> What you are asked to do: Rewrite the passage about the assistant's working assumptions from "Second, the assistant" to "in subsequent messages.", changing "assistant" to "agent".

> Page extract:
- - -

Second, the assistant assumes that the two files it greps — task_synth_proofs.go and task_porep.go — are the primary targets for modification. This reflects a deliberate narrowing of scope: the assistant is focusing on PoRep C2 and SnapDeals (via SyntheticProofTask) as the first integration targets, consistent with the user's instruction. WindowPoSt and WinningPoSt tasks, which also need integration, are deferred to later exploration.

Third, the assistant assumes that the pattern harmonytask.TaskTypeDetails is a type used consistently across all task implementations. This is confirmed by the grep output, but the assistant has not yet verified that other task types (window, winning, snap) follow the same pattern. It will do so in subsequent messages.

The input knowledge required to understand this message is considerable. One must know that Curio uses the harmony task framework, that tasks declare resources via TypeDetails(), that the cuzk daemon exists as a separate process, and that the integration strategy involves offloading SNARK computation while keeping vanilla proof generation local. One must also understand the broader session context — that Phase 12 of cuzk has just been completed and documented, and that the project is now shifting from engine optimization to production integration.

- - -

> Extracted information:
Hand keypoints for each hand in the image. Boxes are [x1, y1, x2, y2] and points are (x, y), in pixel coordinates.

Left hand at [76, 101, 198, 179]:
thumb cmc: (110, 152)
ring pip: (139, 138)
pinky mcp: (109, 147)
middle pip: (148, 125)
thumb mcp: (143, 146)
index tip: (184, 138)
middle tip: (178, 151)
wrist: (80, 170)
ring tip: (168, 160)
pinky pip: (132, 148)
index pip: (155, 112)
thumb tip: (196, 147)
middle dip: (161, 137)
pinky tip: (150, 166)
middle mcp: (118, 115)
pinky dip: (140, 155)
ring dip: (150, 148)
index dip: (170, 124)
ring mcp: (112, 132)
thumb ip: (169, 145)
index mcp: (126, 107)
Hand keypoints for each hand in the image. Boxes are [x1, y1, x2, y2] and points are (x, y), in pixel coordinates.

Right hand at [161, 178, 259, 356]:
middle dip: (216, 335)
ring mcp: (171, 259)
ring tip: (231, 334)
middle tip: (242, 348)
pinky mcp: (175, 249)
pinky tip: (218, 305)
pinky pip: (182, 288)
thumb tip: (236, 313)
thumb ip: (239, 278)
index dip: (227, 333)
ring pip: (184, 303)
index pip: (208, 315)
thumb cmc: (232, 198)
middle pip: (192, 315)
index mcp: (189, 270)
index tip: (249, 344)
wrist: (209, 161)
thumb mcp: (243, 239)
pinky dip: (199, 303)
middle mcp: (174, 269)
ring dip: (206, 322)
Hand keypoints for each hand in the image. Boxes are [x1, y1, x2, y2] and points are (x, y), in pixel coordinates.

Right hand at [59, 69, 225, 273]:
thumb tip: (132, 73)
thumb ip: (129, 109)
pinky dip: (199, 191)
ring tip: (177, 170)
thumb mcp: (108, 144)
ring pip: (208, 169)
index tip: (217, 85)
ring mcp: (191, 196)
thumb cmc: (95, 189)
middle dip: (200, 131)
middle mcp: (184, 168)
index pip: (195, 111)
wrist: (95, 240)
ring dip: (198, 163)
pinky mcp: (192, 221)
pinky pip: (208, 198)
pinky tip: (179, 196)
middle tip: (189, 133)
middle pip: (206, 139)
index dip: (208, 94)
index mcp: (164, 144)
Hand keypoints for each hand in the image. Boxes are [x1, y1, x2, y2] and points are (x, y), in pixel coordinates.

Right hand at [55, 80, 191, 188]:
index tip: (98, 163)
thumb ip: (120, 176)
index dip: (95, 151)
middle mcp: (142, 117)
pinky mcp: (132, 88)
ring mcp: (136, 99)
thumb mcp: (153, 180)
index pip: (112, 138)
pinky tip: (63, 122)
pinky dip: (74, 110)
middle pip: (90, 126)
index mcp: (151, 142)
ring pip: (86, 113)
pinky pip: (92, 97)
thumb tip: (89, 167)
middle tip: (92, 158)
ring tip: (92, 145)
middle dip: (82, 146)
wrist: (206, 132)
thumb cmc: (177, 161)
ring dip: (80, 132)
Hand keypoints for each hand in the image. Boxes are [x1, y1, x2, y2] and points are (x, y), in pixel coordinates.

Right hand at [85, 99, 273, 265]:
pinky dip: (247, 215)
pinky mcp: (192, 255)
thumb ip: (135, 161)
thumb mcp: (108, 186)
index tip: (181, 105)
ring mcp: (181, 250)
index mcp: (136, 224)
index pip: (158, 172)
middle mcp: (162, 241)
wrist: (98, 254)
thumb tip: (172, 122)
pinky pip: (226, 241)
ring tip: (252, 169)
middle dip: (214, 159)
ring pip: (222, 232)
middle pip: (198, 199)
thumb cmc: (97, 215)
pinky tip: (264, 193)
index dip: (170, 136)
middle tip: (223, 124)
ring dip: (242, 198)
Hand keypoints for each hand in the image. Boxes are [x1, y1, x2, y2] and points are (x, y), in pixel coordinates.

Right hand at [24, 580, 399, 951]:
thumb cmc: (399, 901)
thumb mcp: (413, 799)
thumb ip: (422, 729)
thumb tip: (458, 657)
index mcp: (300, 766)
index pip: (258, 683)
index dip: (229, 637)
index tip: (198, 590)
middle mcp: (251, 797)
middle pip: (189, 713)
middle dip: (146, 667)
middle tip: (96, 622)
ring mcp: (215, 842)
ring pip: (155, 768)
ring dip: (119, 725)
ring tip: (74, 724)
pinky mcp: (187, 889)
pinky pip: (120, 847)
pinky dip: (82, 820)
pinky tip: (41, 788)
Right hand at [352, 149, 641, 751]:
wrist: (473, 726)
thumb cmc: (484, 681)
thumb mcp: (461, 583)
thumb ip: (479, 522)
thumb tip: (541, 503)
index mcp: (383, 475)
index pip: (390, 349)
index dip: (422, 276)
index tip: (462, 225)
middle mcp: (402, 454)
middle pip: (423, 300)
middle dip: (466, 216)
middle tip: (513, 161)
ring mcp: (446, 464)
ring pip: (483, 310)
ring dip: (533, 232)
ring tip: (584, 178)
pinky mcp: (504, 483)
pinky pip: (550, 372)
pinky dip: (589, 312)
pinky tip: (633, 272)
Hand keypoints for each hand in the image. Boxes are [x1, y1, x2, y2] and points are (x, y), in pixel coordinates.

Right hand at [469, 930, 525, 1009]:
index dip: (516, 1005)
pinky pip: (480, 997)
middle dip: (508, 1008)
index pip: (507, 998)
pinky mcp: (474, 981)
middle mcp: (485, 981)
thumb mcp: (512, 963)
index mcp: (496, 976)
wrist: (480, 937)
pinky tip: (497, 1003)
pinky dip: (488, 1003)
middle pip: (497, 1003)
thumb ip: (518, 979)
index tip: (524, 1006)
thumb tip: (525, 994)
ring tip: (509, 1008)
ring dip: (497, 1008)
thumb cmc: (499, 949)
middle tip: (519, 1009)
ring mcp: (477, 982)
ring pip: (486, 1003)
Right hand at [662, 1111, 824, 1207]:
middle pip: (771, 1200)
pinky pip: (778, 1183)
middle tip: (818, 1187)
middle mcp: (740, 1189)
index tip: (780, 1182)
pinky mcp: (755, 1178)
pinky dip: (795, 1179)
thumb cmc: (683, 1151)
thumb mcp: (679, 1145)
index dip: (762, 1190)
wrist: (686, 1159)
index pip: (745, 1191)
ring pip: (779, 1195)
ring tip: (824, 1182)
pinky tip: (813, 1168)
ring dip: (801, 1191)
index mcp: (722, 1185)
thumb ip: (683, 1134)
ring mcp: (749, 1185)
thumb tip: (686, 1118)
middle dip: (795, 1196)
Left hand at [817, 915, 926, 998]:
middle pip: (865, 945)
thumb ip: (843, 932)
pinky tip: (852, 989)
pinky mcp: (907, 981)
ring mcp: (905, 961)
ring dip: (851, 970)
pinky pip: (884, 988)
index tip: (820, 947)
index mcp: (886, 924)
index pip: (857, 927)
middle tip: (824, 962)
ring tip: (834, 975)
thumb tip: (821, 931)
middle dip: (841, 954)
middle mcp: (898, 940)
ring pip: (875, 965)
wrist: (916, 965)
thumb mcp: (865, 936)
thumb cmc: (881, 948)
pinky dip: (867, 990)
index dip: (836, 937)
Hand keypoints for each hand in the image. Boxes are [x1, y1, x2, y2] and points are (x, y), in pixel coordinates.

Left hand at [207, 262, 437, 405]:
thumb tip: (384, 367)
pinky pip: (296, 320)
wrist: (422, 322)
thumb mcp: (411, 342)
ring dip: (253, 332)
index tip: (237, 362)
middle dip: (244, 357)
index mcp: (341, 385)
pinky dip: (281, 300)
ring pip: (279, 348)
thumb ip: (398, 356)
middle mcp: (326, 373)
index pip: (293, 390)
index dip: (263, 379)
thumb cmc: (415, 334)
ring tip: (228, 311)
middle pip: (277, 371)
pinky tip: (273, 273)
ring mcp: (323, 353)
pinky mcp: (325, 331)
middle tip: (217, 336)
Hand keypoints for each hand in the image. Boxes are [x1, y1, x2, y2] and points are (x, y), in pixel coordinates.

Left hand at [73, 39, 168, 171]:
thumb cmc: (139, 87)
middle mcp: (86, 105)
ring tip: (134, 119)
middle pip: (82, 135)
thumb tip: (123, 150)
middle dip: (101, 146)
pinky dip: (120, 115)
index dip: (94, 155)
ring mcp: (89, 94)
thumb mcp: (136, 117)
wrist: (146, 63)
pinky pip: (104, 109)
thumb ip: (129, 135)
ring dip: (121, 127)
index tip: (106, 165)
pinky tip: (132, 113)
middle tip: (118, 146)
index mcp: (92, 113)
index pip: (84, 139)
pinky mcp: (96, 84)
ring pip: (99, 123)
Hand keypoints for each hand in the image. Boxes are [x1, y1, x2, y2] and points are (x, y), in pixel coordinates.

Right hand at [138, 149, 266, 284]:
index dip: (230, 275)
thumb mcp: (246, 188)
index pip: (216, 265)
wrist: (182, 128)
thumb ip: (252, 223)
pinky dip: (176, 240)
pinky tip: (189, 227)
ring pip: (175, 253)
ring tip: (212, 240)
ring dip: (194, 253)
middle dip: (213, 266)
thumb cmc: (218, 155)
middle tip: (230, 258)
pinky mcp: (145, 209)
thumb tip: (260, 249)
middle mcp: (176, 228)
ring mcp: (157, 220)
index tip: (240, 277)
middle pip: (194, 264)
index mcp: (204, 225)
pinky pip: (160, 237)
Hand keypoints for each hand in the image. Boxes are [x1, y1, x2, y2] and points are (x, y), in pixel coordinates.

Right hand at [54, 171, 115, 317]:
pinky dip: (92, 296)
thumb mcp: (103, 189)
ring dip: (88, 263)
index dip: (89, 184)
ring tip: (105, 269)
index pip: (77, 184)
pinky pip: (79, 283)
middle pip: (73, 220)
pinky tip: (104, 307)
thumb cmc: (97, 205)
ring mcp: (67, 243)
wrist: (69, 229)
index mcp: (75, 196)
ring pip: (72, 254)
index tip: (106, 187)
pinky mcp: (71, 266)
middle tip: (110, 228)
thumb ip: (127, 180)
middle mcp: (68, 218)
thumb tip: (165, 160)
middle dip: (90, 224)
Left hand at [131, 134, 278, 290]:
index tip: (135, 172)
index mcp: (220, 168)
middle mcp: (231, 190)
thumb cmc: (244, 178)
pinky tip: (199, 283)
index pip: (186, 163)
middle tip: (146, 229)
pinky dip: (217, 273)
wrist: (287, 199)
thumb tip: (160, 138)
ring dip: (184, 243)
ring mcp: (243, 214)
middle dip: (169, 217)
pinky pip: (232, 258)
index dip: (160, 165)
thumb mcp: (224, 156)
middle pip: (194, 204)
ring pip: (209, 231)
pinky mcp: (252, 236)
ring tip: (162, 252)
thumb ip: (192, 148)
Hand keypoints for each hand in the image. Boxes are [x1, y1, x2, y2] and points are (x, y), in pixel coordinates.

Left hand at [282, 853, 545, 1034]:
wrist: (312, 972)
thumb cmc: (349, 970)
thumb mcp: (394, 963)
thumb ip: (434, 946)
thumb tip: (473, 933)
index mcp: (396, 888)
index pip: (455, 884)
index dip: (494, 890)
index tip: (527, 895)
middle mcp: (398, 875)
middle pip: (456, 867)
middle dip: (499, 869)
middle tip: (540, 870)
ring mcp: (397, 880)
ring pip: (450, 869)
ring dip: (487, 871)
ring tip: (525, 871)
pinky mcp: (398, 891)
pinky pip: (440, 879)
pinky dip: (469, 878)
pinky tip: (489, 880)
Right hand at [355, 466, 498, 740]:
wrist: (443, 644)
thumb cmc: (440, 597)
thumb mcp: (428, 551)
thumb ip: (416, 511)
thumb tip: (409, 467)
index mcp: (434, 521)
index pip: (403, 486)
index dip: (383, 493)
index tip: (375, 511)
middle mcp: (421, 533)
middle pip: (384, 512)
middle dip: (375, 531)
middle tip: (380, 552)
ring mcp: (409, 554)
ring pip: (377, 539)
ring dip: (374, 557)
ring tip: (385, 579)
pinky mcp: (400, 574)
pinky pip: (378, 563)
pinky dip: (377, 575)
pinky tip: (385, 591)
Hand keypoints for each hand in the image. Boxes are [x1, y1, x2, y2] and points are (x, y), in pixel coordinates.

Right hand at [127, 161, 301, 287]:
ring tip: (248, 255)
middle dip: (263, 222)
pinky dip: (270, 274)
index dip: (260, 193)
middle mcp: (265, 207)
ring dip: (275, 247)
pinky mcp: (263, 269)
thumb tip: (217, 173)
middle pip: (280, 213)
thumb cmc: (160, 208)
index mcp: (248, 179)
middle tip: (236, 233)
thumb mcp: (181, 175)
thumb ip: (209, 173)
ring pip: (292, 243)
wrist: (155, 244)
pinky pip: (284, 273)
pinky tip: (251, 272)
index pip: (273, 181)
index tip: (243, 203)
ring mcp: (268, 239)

- - -

> Your response:
Second, the agent assumes that the two files it greps — task_synth_proofs.go and task_porep.go — are the primary targets for modification. This reflects a deliberate narrowing of scope: the agent is focusing on PoRep C2 and SnapDeals (via SyntheticProofTask) as the first integration targets, consistent with the user's instruction. WindowPoSt and WinningPoSt tasks, which also need integration, are deferred to later exploration.

Third, the agent assumes that the pattern harmonytask.TaskTypeDetails is a type used consistently across all task implementations. This is confirmed by the grep output, but the agent has not yet verified that other task types (window, winning, snap) follow the same pattern. It will do so in subsequent messages.